The fuel giant said net profit after tax from continuing operations came in at $329.6 million on a replacement-cost basis for the six months ending June 30, compared with $444.7 million a year earlier.
Following the review of the pilot of 50 MetroGo stores, Woolworths and Ampol have agreed not to proceed with a broader rollout, and existing stores will be rebranded to Foodary over the coming months.
The company stated that the outcome of the review provides Ampol with greater flexibility to leverage the entire network to execute the next phase of Ampol’s retail strategy.
“Our immediate focus is on investment in new major highway sites, including Pheasants Nest, M4s and M1s. The two new marquee sites at Pheasants Nest are now open and construction is well progressed on the refresh of the M1 flagship sites which will include Ampol-operated Hungry Jack’s Quick Service Restaurants (QSRs).
“Over time, we also intend to take a more tiered approach to our Foodary offer to better meet the needs of our local customers as well as unlock the potential of QSRs across more of our premium network.”
Matt Halliday, Managing Director and CEO of Ampol, said Ampol has delivered another strong result through its strategy to build a more resilient business via growth in non-fuel and international earnings.
“The value of our integrated supply chain was on full display this period. The team adapted to the changing market conditions and a refinery outage to deliver a pleasing performance, while the ongoing improvement in convenience retail was another standout.”
Earnings in convenience retail were up 31 per cent to $167.1 million for the six months ending June 30, up from $127.3 million in the previous corresponding period.
Excluding tobacco, network shop sales grew 5.6 per cent on a like-for-like basis as key categories of coffee, snacks, beverages, and confectionery achieved strong growth.
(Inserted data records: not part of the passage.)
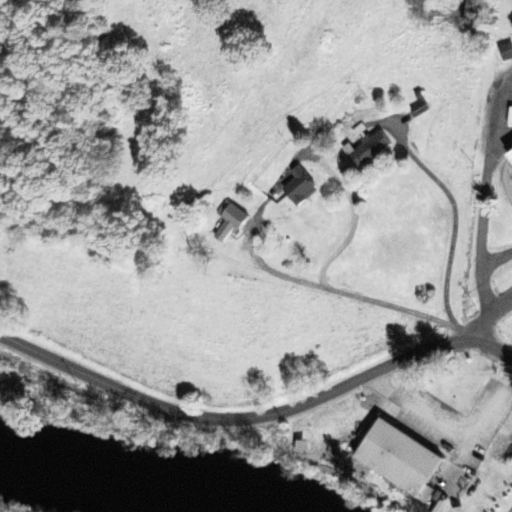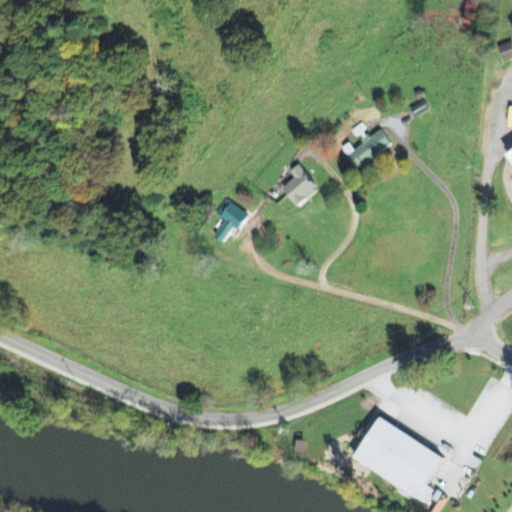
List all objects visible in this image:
building: (469, 12)
building: (506, 53)
building: (366, 151)
building: (510, 156)
building: (299, 189)
road: (484, 206)
building: (228, 224)
road: (395, 301)
road: (488, 311)
road: (488, 342)
road: (232, 416)
building: (300, 448)
building: (399, 460)
building: (399, 460)
river: (39, 481)
river: (121, 502)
Average basket value continued to grow, more than offsetting the impact of reduced tobacco sales.
Shop gross margin also continued to improve, reaching 34.9 per cent post-waste and shrink through a combination of improved pricing, promotions, and product mix.
Fuels and infrastructure (F&I) earnings, excluding Lytton and Future Energy, grew by 54 per cent on a continuing basis, with total Australian sales volumes rising 13 per cent compared with the same time last year.
Turning to the Lytton refinery, its earnings before interest and tax came in at $100.3 million on a replacement-cost basis, which reflects the lower second quarter Lytton Refiner Margin of US$5.66 per barrel due to weak Singapore product cracks in April and May 2023 and the one-off impact of the Fluidised Catalytic Cracking Unit (FCCU) outage.